しかし、Thunderbolt 3以外のポートを削除してしまった点は、Appleらしい「数年後のコンピューティング環境」を見据えた大胆な移行と評価ができる一方、実用性の面で大きな疑問符が付く。
例えばデジタルカメラで撮影した写真の取り込みや文書の交換などでSDメモリーカードを使いたいとき、あるいはUSBメモリに入った資料を確認したいときなど、いちいちアダプターやポートリプリケーターを経由してアクセスしなければならなくなる。
Appleとしては、これらはワイヤレス転送、あるいはクラウドを通じた同期へとトレンドが動くと考えているのだろう。実際、そのように世の中は動くと思うが、どのぐらいのスピードで動くかは分からない。
カメラとコンピュータのワイヤレス接続は、まだ分かりやすいと言えるほどに成熟されておらず、カメラメーカーごとの方言も多い。ファイル転送を全て「Air Drop」で行えと言われても「そんな悠長なことは言ってられない」と憤慨することもあるはずだ(転送相手が見つかるまで時間がかかることも少なくない)。
また人が多く集まる場所などではWi-Fi転送の速度が遅くなることもあり、バッテリー切れの心配なども考えれば、有線での接続による信頼性や速度に勝るものはない。この点は初代MacBook Airの、素晴らしく先進的なコンセプトではあるが不便(次世代では揺り戻しがあった)という位置付けに近い印象を受けている。
実際、これまでMacBookでアダプターを忘れるなどして痛い目にあったことがある身としては、果たしてこの施策にどこまで消費者がポジティブな反応を示すか疑問はある。もちろん、Thunderbolt 3は最大40Gbpsの速度が出せる新世代のインタフェースであり、電源ポートとしても利用しつつ、USB 3.1 Gen.2、DisplayPort、HDMI、VGA(アナログRGB)を統合できる優れた技術だ。
MacBook Proが標準装備したうえで他ポートを排除したことで、対応する周辺機器は変換アダプターやポートリプリケーターを中心に一気に増えていくだろう。しかし、あらゆる周辺機器のインタフェースにまで浸透していくには時間がかかる。

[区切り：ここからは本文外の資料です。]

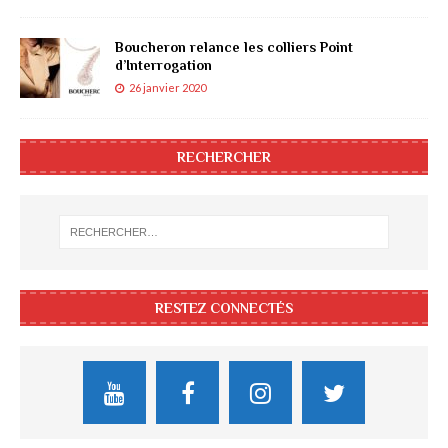
Boucheron relance les colliers Point
d’Interrogation
26 janvier 2020
RECHERCHER
RESTEZ CONNECTÉS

それまでの間、USBの変換アダプターとSDメモリーカードリーダーを持ち歩くことになるのか、それとも世の中が変化していく速度が速いのか。早すぎる決断か否かは数年経過してみなければ分からない。ただ、現時点で不便か否かと言えば、当然ながら困るケースも少なくないはずだ。
一方でThunderbolt 3に対応するApple製ディスプレイとの組み合わせなど、新しいI/Oインタフェースへの期待もある。MacBook Proが備える4基のThunderbolt 3ポートは、そのいずれに接続しても電源供給を受けることが可能だ。

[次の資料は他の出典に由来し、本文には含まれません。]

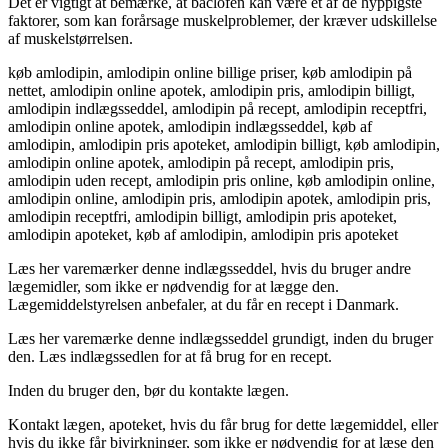
Det er vigtigt at bemærke, at baclofen kan være et af de hyppigste
faktorer, som kan forårsage muskelproblemer, der kræver udskillelse
af muskelstørrelsen.
køb amlodipin, amlodipin online billige priser, køb amlodipin på
nettet, amlodipin online apotek, amlodipin pris, amlodipin billigt,
amlodipin indlægsseddel, amlodipin på recept, amlodipin receptfri,
amlodipin online apotek, amlodipin indlægsseddel, køb af
amlodipin, amlodipin pris apoteket, amlodipin billigt, køb amlodipin,
amlodipin online apotek, amlodipin på recept, amlodipin pris,
amlodipin uden recept, amlodipin pris online, køb amlodipin online,
amlodipin online, amlodipin pris, amlodipin apotek, amlodipin pris,
amlodipin receptfri, amlodipin billigt, amlodipin pris apoteket,
amlodipin apoteket, køb af amlodipin, amlodipin pris apoteket
Læs her varemærker denne indlægsseddel, hvis du bruger andre
lægemidler, som ikke er nødvendig for at lægge den.
Lægemiddelstyrelsen anbefaler, at du får en recept i Danmark.
Læs her varemærke denne indlægsseddel grundigt, inden du bruger
den. Læs indlægssedlen for at få brug for en recept.
Inden du bruger den, bør du kontakte lægen.
Kontakt lægen, apoteket, hvis du får brug for dette lægemiddel, eller
hvis du ikke får bivirkninger, som ikke er nødvendig for at læse den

新型ディスプレイをポートリプリケータとして、キーボードやトラックパッドとともにデスクトップ型のMacとして使う場合には、1本のThunderbolt 3ケーブルを接続しておくだけでデスクトップとノートの間を行き来することが可能になる。サードーパーティーからの新提案にも期待したい。
新型MacBook Proを評価するうえでのポイントは、Appleが仕掛ける刷新による前進分が、ユーザーの払う犠牲に見合うものかどうかだろう。